Document images paired with source code
BEGIN

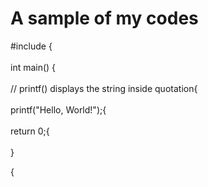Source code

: <!DOCTYPE html>
<html>
<body>

<h1>A sample of my codes</h1>
<p>#include <stdio.h>{</br>
  <br>int main() {</br>
<br>// printf() displays the string inside quotation{</br>
<br>printf("Hello, World!");{</br>
<br>return 0;{</br>
<br>}</p>{</br>

</body>
</html>
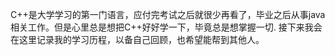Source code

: C++是大学学习的第一门语言，应付完考试之后就很少再看了，毕业之后从事java相关工作。但是心里总是想把C++好好学一下，毕竟总是想掌握一切.
接下来我会在这里记录我的学习历程，以备自己回顾，也希望能帮到其他人。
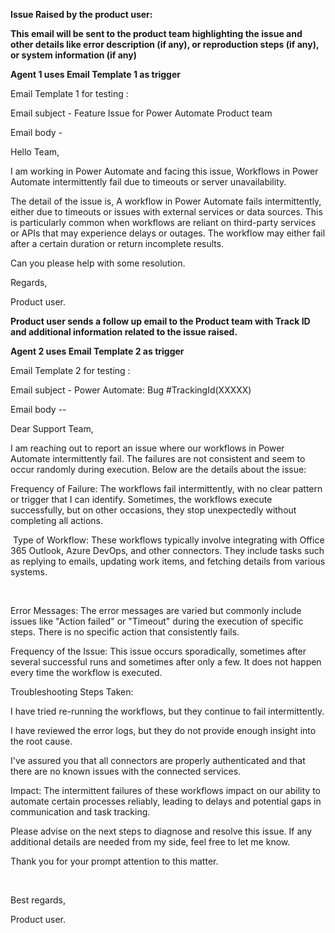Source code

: **Issue Raised by the product user:**

**This email will be sent to the product team highlighting the issue and
other details like error description (if any), or reproduction steps (if
any), or system information (if any)**

**Agent 1 uses Email Template 1 as trigger**

Email Template 1 for testing :

Email subject - Feature Issue for Power Automate Product team

Email body -

Hello Team,

I am working in Power Automate and facing this issue, Workflows in Power
Automate intermittently fail due to timeouts or server unavailability.

The detail of the issue is, A workflow in Power Automate fails
intermittently, either due to timeouts or issues with external services
or data sources. This is particularly common when workflows are reliant
on third-party services or APIs that may experience delays or outages.
The workflow may either fail after a certain duration or return
incomplete results.

Can you please help with some resolution.

Regards,

Product user.

**Product user sends a follow up email to the Product team with Track ID
and additional information related to the issue raised.**

**Agent 2 uses Email Template 2 as trigger**

Email Template 2 for testing :

Email subject - Power Automate: Bug #TrackingId(XXXXX)

Email body --

Dear Support Team,

I am reaching out to report an issue where our workflows in Power
Automate intermittently fail. The failures are not consistent and seem
to occur randomly during execution. Below are the details about the
issue:

Frequency of Failure: The workflows fail intermittently, with no clear
pattern or trigger that I can identify. Sometimes, the workflows execute
successfully, but on other occasions, they stop unexpectedly without
completing all actions.

 Type of Workflow: These workflows typically involve integrating with
Office 365 Outlook, Azure DevOps, and other connectors. They include
tasks such as replying to emails, updating work items, and fetching
details from various systems.

 

Error Messages: The error messages are varied but commonly include
issues like \"Action failed\" or \"Timeout\" during the execution of
specific steps. There is no specific action that consistently fails.

Frequency of the Issue: This issue occurs sporadically, sometimes after
several successful runs and sometimes after only a few. It does not
happen every time the workflow is executed.

Troubleshooting Steps Taken:

I have tried re-running the workflows, but they continue to fail
intermittently.

I have reviewed the error logs, but they do not provide enough insight
into the root cause.

I've assured you that all connectors are properly authenticated and that
there are no known issues with the connected services.

Impact: The intermittent failures of these workflows impact on our
ability to automate certain processes reliably, leading to delays and
potential gaps in communication and task tracking.

Please advise on the next steps to diagnose and resolve this issue. If
any additional details are needed from my side, feel free to let me
know.

Thank you for your prompt attention to this matter.

 

Best regards,

Product user.

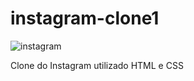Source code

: # instagram-clone1

![instagram](https://user-images.githubusercontent.com/79175703/127220426-c305856f-d220-42b6-bea9-09a9c6645b13.png)

Clone do Instagram utilizado HTML e CSS
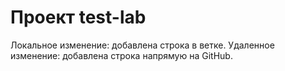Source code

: # Проект test-lab

Локальное изменение: добавлена строка в ветке.
Удаленное изменение: добавлена строка напрямую на GitHub.
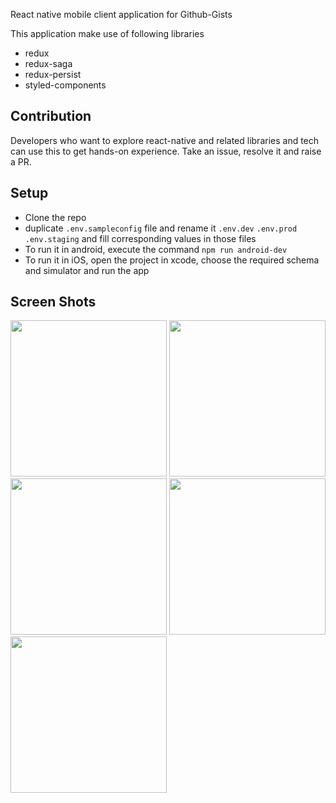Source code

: React native mobile client application for Github-Gists

This application make use of following libraries
 * redux
 * redux-saga
 * redux-persist
 * styled-components

## Contribution

Developers who want to explore react-native and related libraries and tech can use this to get hands-on experience.
Take an issue, resolve it and raise a PR.

## Setup
 * Clone the repo
 * duplicate `.env.sampleconfig` file and rename it `.env.dev` `.env.prod` `.env.staging` and fill corresponding values in those files
 * To run it in android, execute the command `npm run android-dev`
 * To run it in iOS, open the project in xcode, choose the required schema and simulator and run the app 

## Screen Shots

<img src="https://arjun-sna.github.io/raw/IMG_0037.PNG" width="250" /> <img src="https://arjun-sna.github.io/raw/IMG_0038.PNG" width="250" /> <img src="https://arjun-sna.github.io/raw/IMG_0039.PNG" width="250" /> <img src="https://arjun-sna.github.io/raw/IMG_0040.PNG" width="250" /> <img src="https://arjun-sna.github.io/raw/IMG_0041.PNG" width="250" />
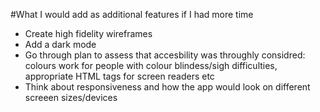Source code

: #What I would add as additional features if I had more time

- Create high fidelity wireframes
- Add a dark mode
- Go through plan to assess that accesbility was throughly considred: colours work for people with colour blindess/sigh difficulties, appropriate HTML tags for screen readers etc
- Think about responsiveness and how the app would look on different screeen sizes/devices
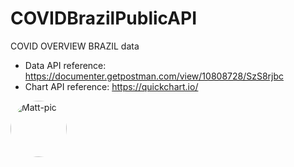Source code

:# COVIDBrazilPublicAPI
COVID OVERVIEW BRAZIL data


- Data API reference: https://documenter.getpostman.com/view/10808728/SzS8rjbc
- Chart API reference: https://quickchart.io/

<div align="left">
  <img align="center" alt="Matt-pic" height="90" style="border-radius:50px;" src="https://hugovk.github.io/python-logos/img/Python%20Package%20Index.jpg">
 
</div>
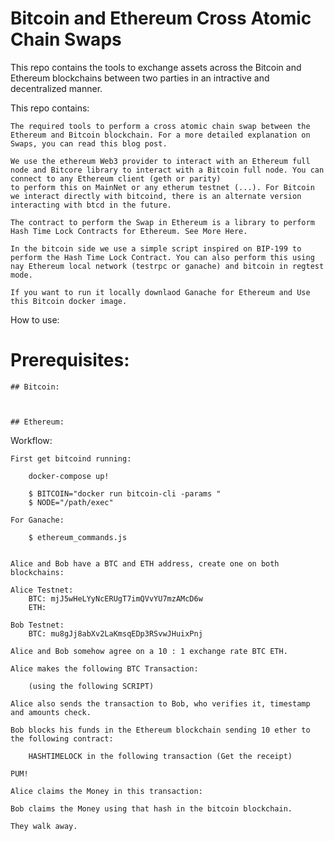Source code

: # Bitcoin and Ethereum Cross Atomic Chain Swaps

This repo contains the tools to exchange assets across the Bitcoin and Ethereum blockchains between two parties in an intractive and decentralized manner.

This repo contains:

    The required tools to perform a cross atomic chain swap between the Ethereum and Bitcoin blockchain. For a more detailed explanation on Swaps, you can read this blog post.

    We use the ethereum Web3 provider to interact with an Ethereum full node and Bitcore library to interact with a Bitcoin full node. You can connect to any Ethereum client (geth or parity)
    to perform this on MainNet or any etherum testnet (...). For Bitcoin we interact directly with bitcoind, there is an alternate version interacting with btcd in the future.

    The contract to perform the Swap in Ethereum is a library to perform Hash Time Lock Contracts for Ethereum. See More Here.

    In the bitcoin side we use a simple script inspired on BIP-199 to perform the Hash Time Lock Contract. You can also perform this using nay Ethereum local network (testrpc or ganache) and bitcoin in regtest mode.

    If you want to run it locally downlaod Ganache for Ethereum and Use this Bitcoin docker image.

How to use:



# Prerequisites:

    ## Bitcoin:

        

    ## Ethereum:


Workflow:

    First get bitcoind running:

        docker-compose up!

        $ BITCOIN="docker run bitcoin-cli -params "
        $ NODE="/path/exec"
    
    For Ganache:

        $ ethereum_commands.js
    

    Alice and Bob have a BTC and ETH address, create one on both blockchains:

    Alice Testnet: 
        BTC: mjJ5wHeLYyNcERUgT7imQVvYU7mzAMcD6w
        ETH: 

    Bob Testnet:
        BTC: mu8gJj8abXv2LaKmsqEDp3RSvwJHuixPnj

    Alice and Bob somehow agree on a 10 : 1 exchange rate BTC ETH. 

    Alice makes the following BTC Transaction:

        (using the following SCRIPT)

    Alice also sends the transaction to Bob, who verifies it, timestamp and amounts check.

    Bob blocks his funds in the Ethereum blockchain sending 10 ether to the following contract:

        HASHTIMELOCK in the following transaction (Get the receipt)

    PUM!

    Alice claims the Money in this transaction:

    Bob claims the Money using that hash in the bitcoin blockchain.

    They walk away.


    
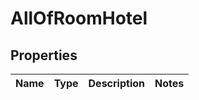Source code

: # AllOfRoomHotel

## Properties
Name | Type | Description | Notes
------------ | ------------- | ------------- | -------------
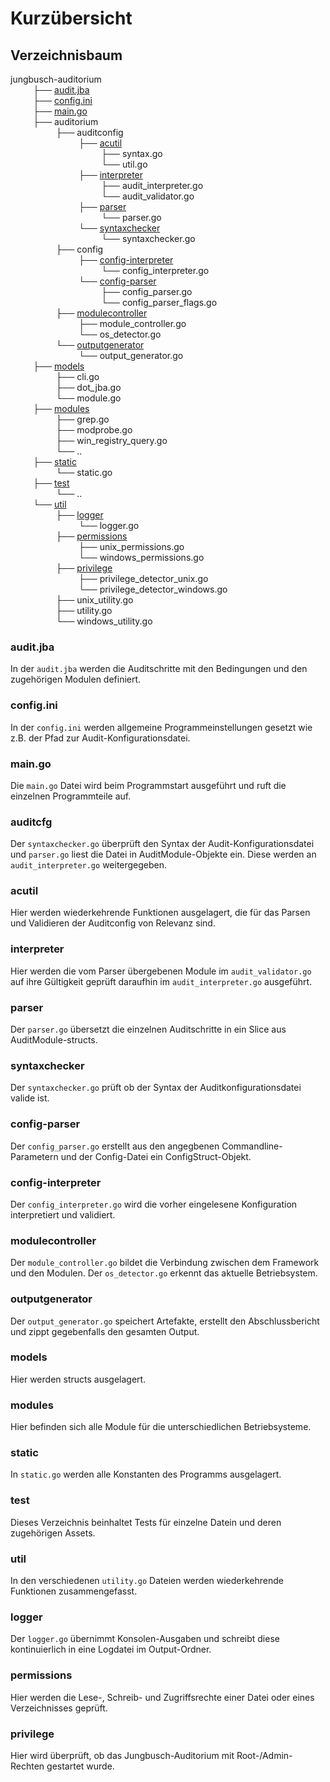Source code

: # Kurzübersicht

## Verzeichnisbaum

jungbusch-auditorium  
    ├── [audit.jba](#audit.jba)  
    ├── [config.ini](#config.ini)  
    ├── [main.go](#main.go)  
    ├── auditorium  
        ├── auditconfig  
            ├── [acutil](#acutil)  
                ├── syntax.go  
                └── util.go  
            ├── [interpreter](#interpreter)  
                ├── audit_interpreter.go  
                └── audit_validator.go  
            ├── [parser](#parser)  
                └── parser.go  
            └── [syntaxchecker](#syntaxchecker)  
                └── syntaxchecker.go  
        ├── config  
            ├── [config-interpreter](#config-interpreter)  
                └── config_interpreter.go  
            └── [config-parser](#config-parser)  
                ├── config_parser.go  
                └── config_parser_flags.go  
        ├── [modulecontroller](#modulecontroller)  
            ├── module_controller.go  
            └── os_detector.go  
        └── [outputgenerator](#outputgenerator)  
            └── output_generator.go  
    ├── [models](#models)  
        ├── cli.go  
        ├── dot_jba.go  
        └── module.go  
    ├── [modules](#modules)  
        ├── grep.go  
        ├── modprobe.go  
        ├── win_registry_query.go  
        └── ..  
    ├── [static](#static)  
        └── static.go  
    ├── [test](#test)  
        └── ..  
    └── [util](#util)  
        ├── [logger](#logger)  
            └── logger.go  
        ├── [permissions](#permissions)  
            ├── unix_permissions.go  
            └── windows_permissions.go  
        ├── [privilege](#privilege)  
            ├── privilege_detector_unix.go  
            └── privilege_detector_windows.go  
        ├── unix_utility.go  
        ├── utility.go  
        └── windows_utility.go  

### audit.jba
In der `audit.jba` werden die Auditschritte mit den Bedingungen und den zugehörigen Modulen definiert.

### config.ini
In der `config.ini` werden allgemeine Programmeinstellungen gesetzt wie z.B. der Pfad zur Audit-Konfigurationsdatei.

### main.go
Die `main.go` Datei wird beim Programmstart ausgeführt und ruft die einzelnen Programmteile auf.

### auditcfg
Der `syntaxchecker.go` überprüft den Syntax der Audit-Konfigurationsdatei und `parser.go` liest die Datei in AuditModule-Objekte ein. Diese werden an `audit_interpreter.go` weitergegeben.

### acutil
Hier werden wiederkehrende Funktionen ausgelagert, die für das Parsen und Validieren der Auditconfig von Relevanz sind.

### interpreter
Hier werden die vom Parser übergebenen Module im `audit_validator.go` auf ihre Gültigkeit geprüft daraufhin im `audit_interpreter.go` ausgeführt.

### parser
Der `parser.go` übersetzt die einzelnen Auditschritte in ein Slice aus AuditModule-structs.

### syntaxchecker
Der `syntaxchecker.go` prüft ob der Syntax der Auditkonfigurationsdatei valide ist.

### config-parser
Der `config_parser.go` erstellt aus den angegbenen Commandline-Parametern und der Config-Datei ein ConfigStruct-Objekt. 

### config-interpreter
Der `config_interpreter.go` wird die vorher eingelesene Konfiguration interpretiert und validiert.

### modulecontroller
Der `module_controller.go` bildet die Verbindung zwischen dem Framework und den Modulen.
Der `os_detector.go` erkennt das aktuelle Betriebsystem. 

### outputgenerator
Der `output_generator.go` speichert Artefakte, erstellt den Abschlussbericht und zippt gegebenfalls den gesamten Output.

### models
Hier werden structs ausgelagert.

### modules
Hier befinden sich alle Module für die unterschiedlichen Betriebsysteme. 

### static
In `static.go` werden alle Konstanten des Programms ausgelagert.

### test
Dieses Verzeichnis beinhaltet Tests für einzelne Datein und deren zugehörigen Assets.

### util
In den verschiedenen `utility.go` Dateien werden wiederkehrende Funktionen zusammengefasst. 

### logger
Der `logger.go` übernimmt Konsolen-Ausgaben und schreibt diese kontinuierlich in eine Logdatei im Output-Ordner.

### permissions
Hier werden die Lese-, Schreib- und Zugriffsrechte einer Datei oder eines Verzeichnisses geprüft.

### privilege
Hier wird überprüft, ob das Jungbusch-Auditorium mit Root-/Admin-Rechten gestartet wurde.

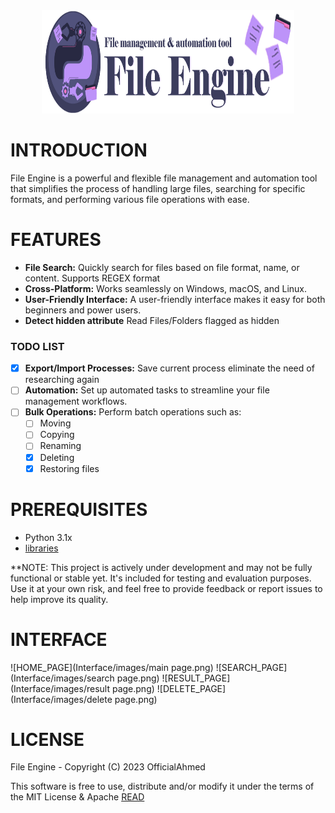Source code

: <div align="center" >
  <img style="height:165px; width:80%" src="Interface/images/File Engine Banner.png" alt="Image">
</div>

# INTRODUCTION

File Engine is a powerful and flexible file management and automation tool that simplifies the process of handling large files, searching for specific formats, and performing various file operations with ease.

# FEATURES

- **File Search:** Quickly search for files based on file format, name, or content. Supports REGEX format
- **Cross-Platform:** Works seamlessly on Windows, macOS, and Linux.
- **User-Friendly Interface:** A user-friendly interface makes it easy for both beginners and power users.
- **Detect hidden attribute** Read Files/Folders flagged as hidden
      
### TODO LIST

- [x] **Export/Import Processes:** Save current process eliminate the need of researching again
- [ ] **Automation:** Set up automated tasks to streamline your file management workflows.
- [ ] **Bulk Operations:** Perform batch operations such as:
  - [ ] Moving
  - [ ] Copying
  - [ ] Renaming
  - [x] Deleting
  - [x] Restoring files

# PREREQUISITES

- Python 3.1x
- [libraries](https://github.com/OfficialAhmed/File-Engine/blob/main/requirements.txt) 

**NOTE: This project is actively under development and may not be fully functional or stable yet. It's included for testing and evaluation purposes. Use it at your own risk, and feel free to provide feedback or report issues to help improve its quality.

# INTERFACE 

![HOME_PAGE](Interface/images/main page.png) 
![SEARCH_PAGE](Interface/images/search page.png) 
![RESULT_PAGE](Interface/images/result page.png) 
![DELETE_PAGE](Interface/images/delete page.png) 

# LICENSE

File Engine - Copyright (C) 2023 OfficialAhmed

This software is free to use, distribute and/or modify it under the terms of the MIT License & Apache [READ](LICENSE)
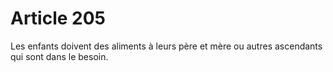 # Article 205

Les enfants doivent des aliments à leurs père et mère ou autres ascendants qui sont dans le besoin.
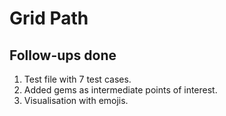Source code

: # Grid Path

## Follow-ups done

1. Test file with 7 test cases.
2. Added gems as intermediate points of interest.
3. Visualisation with emojis.
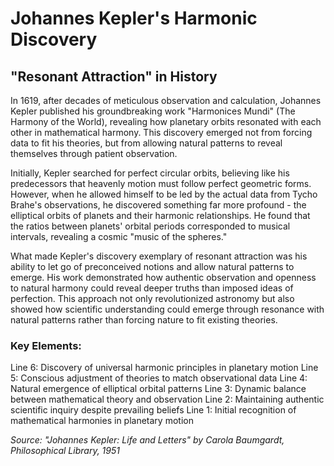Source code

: # Johannes Kepler's Harmonic Discovery

## "Resonant Attraction" in History

In 1619, after decades of meticulous observation and calculation, Johannes Kepler published his groundbreaking work "Harmonices Mundi" (The Harmony of the World), revealing how planetary orbits resonated with each other in mathematical harmony. This discovery emerged not from forcing data to fit his theories, but from allowing natural patterns to reveal themselves through patient observation.

Initially, Kepler searched for perfect circular orbits, believing like his predecessors that heavenly motion must follow perfect geometric forms. However, when he allowed himself to be led by the actual data from Tycho Brahe's observations, he discovered something far more profound - the elliptical orbits of planets and their harmonic relationships. He found that the ratios between planets' orbital periods corresponded to musical intervals, revealing a cosmic "music of the spheres."

What made Kepler's discovery exemplary of resonant attraction was his ability to let go of preconceived notions and allow natural patterns to emerge. His work demonstrated how authentic observation and openness to natural harmony could reveal deeper truths than imposed ideas of perfection. This approach not only revolutionized astronomy but also showed how scientific understanding could emerge through resonance with natural patterns rather than forcing nature to fit existing theories.

### Key Elements:
Line 6: Discovery of universal harmonic principles in planetary motion
Line 5: Conscious adjustment of theories to match observational data
Line 4: Natural emergence of elliptical orbital patterns
Line 3: Dynamic balance between mathematical theory and observation
Line 2: Maintaining authentic scientific inquiry despite prevailing beliefs
Line 1: Initial recognition of mathematical harmonies in planetary motion

*Source: "Johannes Kepler: Life and Letters" by Carola Baumgardt, Philosophical Library, 1951*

END

§ What to do:
From the entries above, pick out each line that contains the string "during". Uppercase and lowercase letters count as different.

§ Answer space:
to occur randomly during execution. Below are the details about the
issues like \"Action failed\" or \"Timeout\" during the execution of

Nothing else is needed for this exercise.